Problem to work on
Print the stretch of the ore leaching passage below from "There is also" through "a suitable lixiviant.", keeping every word unchanged.

(Beginning of Page extract)

There is still further provided for the maximum deposition height of the cell to be determined empirically by determining a height to which the treated slurry can be deposited without substantially limiting the percolation rate of the feed material of which it is comprised relative to its target percolation rate.
There is also provided for the feed-solids-specific optimised time to be determined empirically to represent a period within which a desired recovery of the desired element is possible from the treated slurry using the leaching process with a suitable lixiviant.
There is further provided for the feed material to be an ore, and further for the method to include sequential deposition of fresh ore on previously depleted ore to limit the footprint area of the deposition cell.
There is further provided for a recovered leach solution to be collected from the processing of the pregnant leach solution, and:
There is further provided for the polymer to be chosen to complement the type and nature of the desired element and of the feed material fines which contain the desired element, and the conditions in which it will be used.

(End of Page extract)
(Beginning of Stored data)

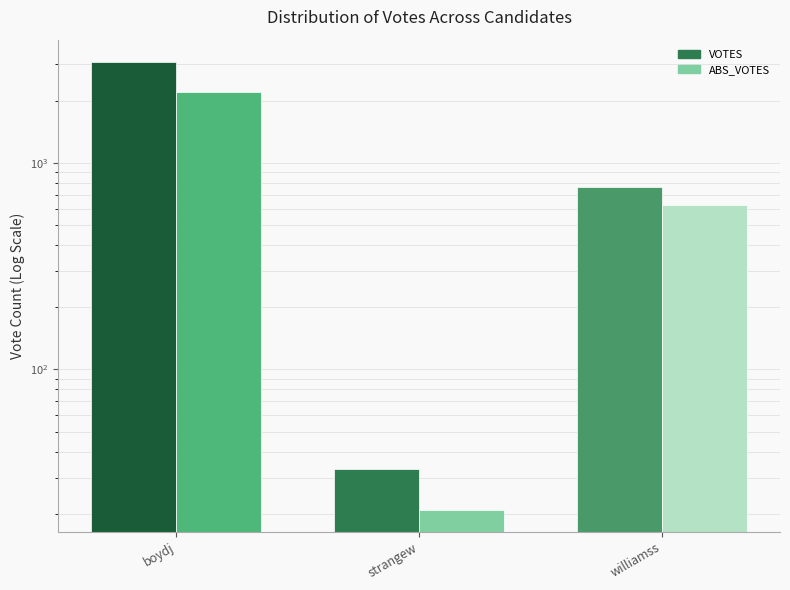

Is the value of VOTES at strangew greater than the value of ABS_VOTES at boydj?

No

(End of Stored data)

Response to this exercise
There is also provided for the feed-solids-specific optimised time to be determined empirically to represent a period within which a desired recovery of the desired element is possible from the treated slurry using the leaching process with a suitable lixiviant.